Before starting to study specific test-taking strategies, be sure to brush up on content. Review math, vocabulary and grammar.
Testing, Testing, 1-2-3
PSAT, SAT, ACT, AP tests, IB tests, driving tests... High school juniors get tested at every turn. On top of that, colleges are saying this is the most important year, grade-wise. And, by the way, you are captain of your sports team, aren't you?
The pressure junior year is intense. There isn't any getting around that. But, by strategically planning when and how to test, it is possible to take the pressure off.
I met with one of my junior families a few days ago (mid-March, as I write this), and I commented on how well they were managing the test cycle. The mother said, “We followed your advice and started early. I can’t thank you enough for helping to take the stress out of this crazy year.”
Her daughter took the SAT in January and scored high enough to meet her goals. And, she now has SAT scores to help her identify reach, match and target schools. By prepping for the SAT over the summer and fall, she was able to take the SAT once and be done.
People always ask, “What’s the best way to prep for the SAT?” The answer is...it depends!
And the answer is the same when it comes to “Should I take the SAT or ACT?” Again, it depends!
When I talk to students, I help them sort through the various testing prep options and figure out what will work best for them. Test prep can be expensive (although a motivated student can study on his or her own quite well), and you want to make the most of your time and money.

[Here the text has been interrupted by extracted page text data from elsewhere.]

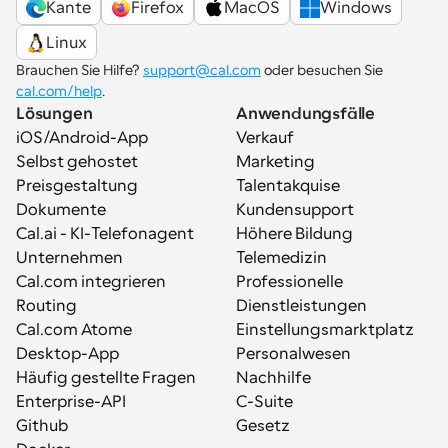
Kante
Firefox
MacOS
Windows
Linux
Brauchen Sie Hilfe? 
support@cal.com
 oder besuchen Sie 
cal.com/help
.
Lösungen
Anwendungsfälle
iOS/Android-App
Verkauf
Selbst gehostet
Marketing
Preisgestaltung
Talentakquise
Dokumente
Kundensupport
Cal.ai - KI-Telefonagent
Höhere Bildung
Unternehmen
Telemedizin
Cal.com integrieren
Professionelle 
Routing
Dienstleistungen
Cal.com Atome
Einstellungsmarktplatz
Desktop-App
Personalwesen
Häufig gestellte Fragen
Nachhilfe
Enterprise-API
C-Suite
Github
Gesetz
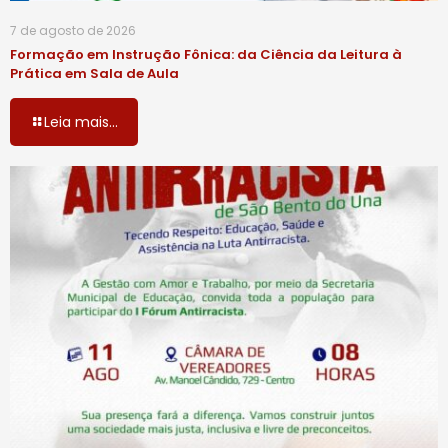
7 de agosto de 2026
Formação em Instrução Fônica: da Ciência da Leitura à
Prática em Sala de Aula
Leia mais...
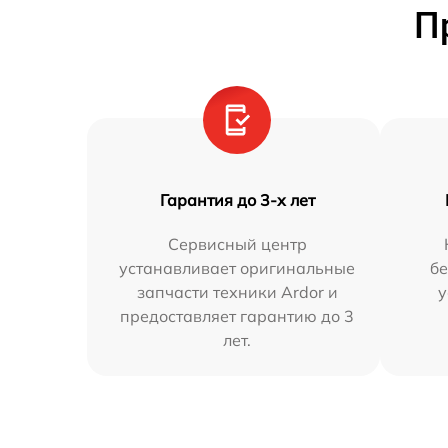
П
Гарантия до 3-х лет
Сервисный центр
устанавливает оригинальные
бе
запчасти техники Ardor и
у
предоставляет гарантию до 3
лет.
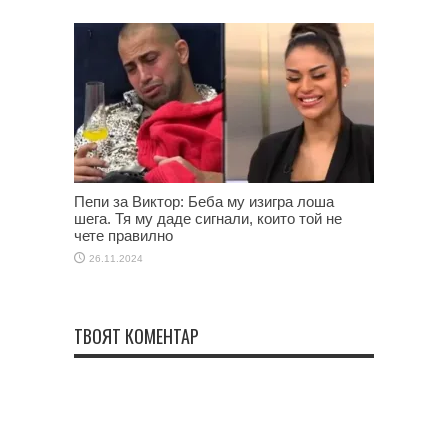
Пепи за Виктор: Беба му изигра лоша
шега. Тя му даде сигнали, които той не
чете правилно
26.11.2024
ТВОЯТ КОМЕНТАР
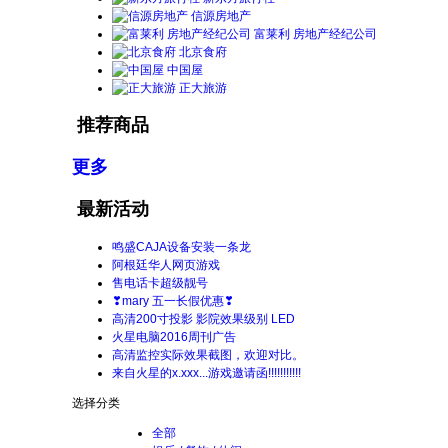
信源房地产
富莱利 房地产经纪公司
北京食府
中国屋
正大旅游
推荐商品
更多
最新活动
鸣盛CAJA设备安装一条龙
阿根廷华人网页游戏
售电话卡超级靓号
❣mary 五一长假优惠❣
高清200寸投影 影院效果级别 LED
火星电脑2016周刊广告
高清监控实际效果截图，欢迎对比。
来自火星的x.xxx...游戏邀请函!!!!!!!!!!!
选择分类
全部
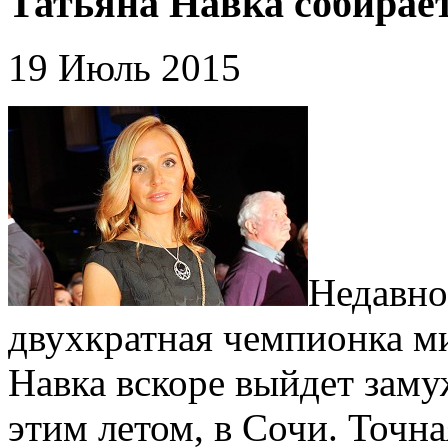
Татьяна Навка собирае
19 Июль 2015
Недавно
двухкратная чемпионка ми
Навка вскоре выйдет заму
этим летом, в Сочи. Точна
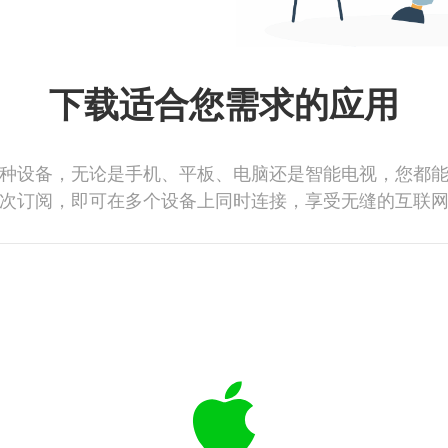
下载适合您需求的应用
种设备，无论是手机、平板、电脑还是智能电视，您都
次订阅，即可在多个设备上同时连接，享受无缝的互联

Here are a few tips and definitions to get you started:
PSAT – taken in October of junior year. It is used to identify National Merit Scholar candidates. High achieving students will want to start prepping for the SAT in the summer before junior year in order to do their best on the PSAT.
SAT vs. ACT – colleges don’t care which one you take. It can be very useful to take a practice test under timed, test conditions for each one before deciding which one to focus on. Very elite schools will want to see the ACT with Writing or the SAT. You don’t need both the SAT and ACT. Not every student will need to submit SAT or ACT test scores, as many schools are now test-optional.